Strengths and limitations

Unsurprisingly, estimating blood loss during CS is more accurate than other modes of delivery. However, numerous studies have found that clinicians underestimate the volume lost, making accurate assessment more challenging. The main strength of this study is the diagnosis and definitions of severe PPH were determined using hemoglobin change and the need for blood transfusion, which is more reliable and accurate compared to estimated blood loss. Despite its precision as retrospectively assessed, using the value of hemoglobin difference before and after CS and the requirement for blood transfusion might delay the diagnosis of severe PPH as the clinicians need to wait for the blood test results. The study might not only be limited to detecting an ongoing clinical deterioration attributed to underestimating the extent of bleeding but also limited to rapidly responding to deterioration.

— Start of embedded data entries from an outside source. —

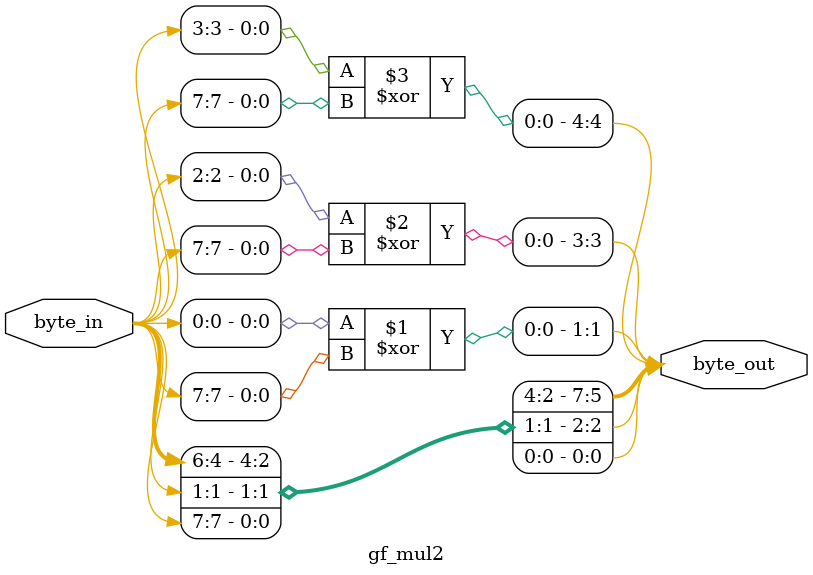
<source format=sv>

module gf_mul2
(
	input wire [7:0] byte_in,
	output wire [7:0] byte_out
);

	assign byte_out = {
				byte_in[6],
				byte_in[5], 
				byte_in[4], 
				byte_in[3] ^ byte_in[7], 
				byte_in[2] ^ byte_in[7], 
				byte_in[1], 
				byte_in[0] ^ byte_in[7], 
				byte_in[7]
			   };

endmodule 
</source>
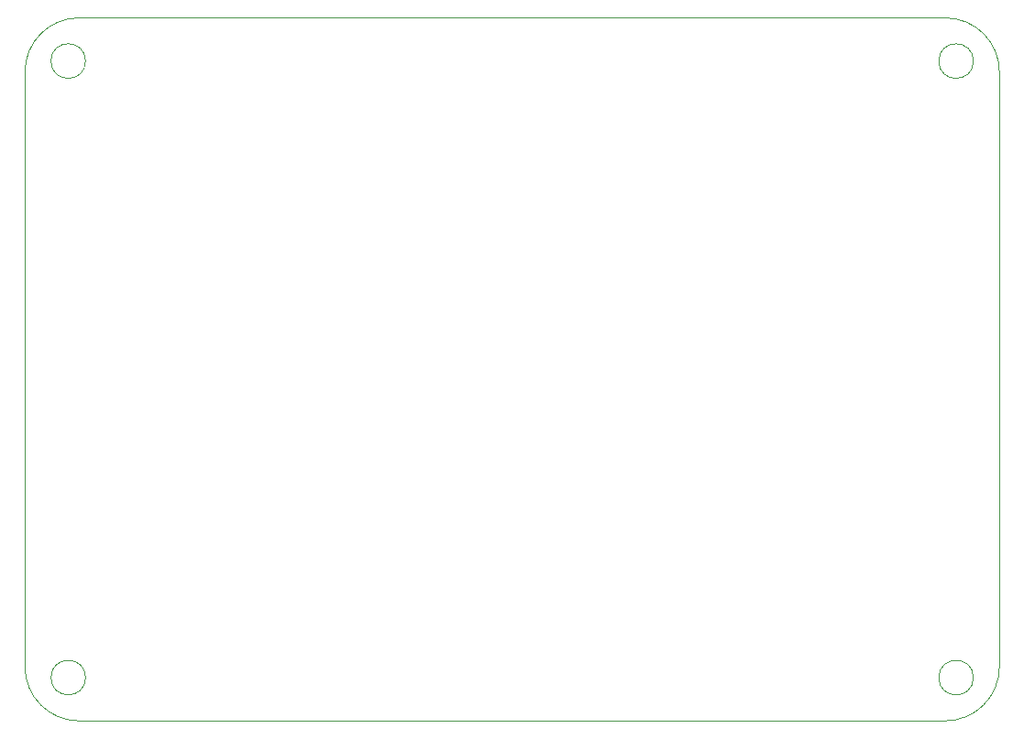
<source format=gbo>
G04 #@! TF.FileFunction,Legend,Bot*
%FSLAX46Y46*%
G04 Gerber Fmt 4.6, Leading zero omitted, Abs format (unit mm)*
G04 Created by KiCad (PCBNEW 4.0.6) date 07/11/18 12:50:33*
%MOMM*%
%LPD*%
G01*
G04 APERTURE LIST*
%ADD10C,0.100000*%
G04 APERTURE END LIST*
D10*
X106500000Y-83996400D02*
X186500000Y-83996400D01*
X101500000Y-88996400D02*
G75*
G02X106500000Y-83996400I5000000J0D01*
G01*
X101500000Y-143996400D02*
X101500000Y-88996400D01*
X106500000Y-148996400D02*
G75*
G02X101500000Y-143996400I0J5000000D01*
G01*
X186500000Y-148996400D02*
X106500000Y-148996400D01*
X191500000Y-143996400D02*
G75*
G02X186500000Y-148996400I-5000000J0D01*
G01*
X191500000Y-88996400D02*
X191500000Y-143996400D01*
X186500000Y-83996400D02*
G75*
G02X191500000Y-88996400I0J-5000000D01*
G01*
X189100001Y-87996399D02*
G75*
G03X189100001Y-87996399I-1600000J0D01*
G01*
X107100000Y-144996400D02*
G75*
G03X107100000Y-144996400I-1600000J0D01*
G01*
X189100001Y-144996400D02*
G75*
G03X189100001Y-144996400I-1600000J0D01*
G01*
X107100000Y-87996399D02*
G75*
G03X107100000Y-87996399I-1600000J0D01*
G01*
M02*

</source>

In another way, the retrospective nature of the data and a focus exclusively concerns severe postpartum hemorrhage in the setting of in-labor CS, resulting in perhaps failure to predict similar complications that occur amongst vaginal and elective cesarean deliveries. Furthermore, known risk factors, including birth interval and mothers with a previous history of PPH, were not included in the analysis since > 60% of study participants were referred from rural health institutions where their previous medical records are unknown. This may explain the need for future prospective observational studies that included the missed predictors to extrapolate the findings in daily clinical practice.

Conclusion

The incidence of severe PPH after cesarean delivery was relatively similar to other studies. Severe preeclampsia, antepartum hemorrhage, advanced age ≥ 35 years, previous CS scar ≥ 2, classic incision, and general anesthesia were significantly associated factors with severe PPH after CS. Based on our findings, we recommend considering appropriate uterotonic agents and less invasive hemostatic interventions, which could help reduce the rate of severe PPH and its related morbidity.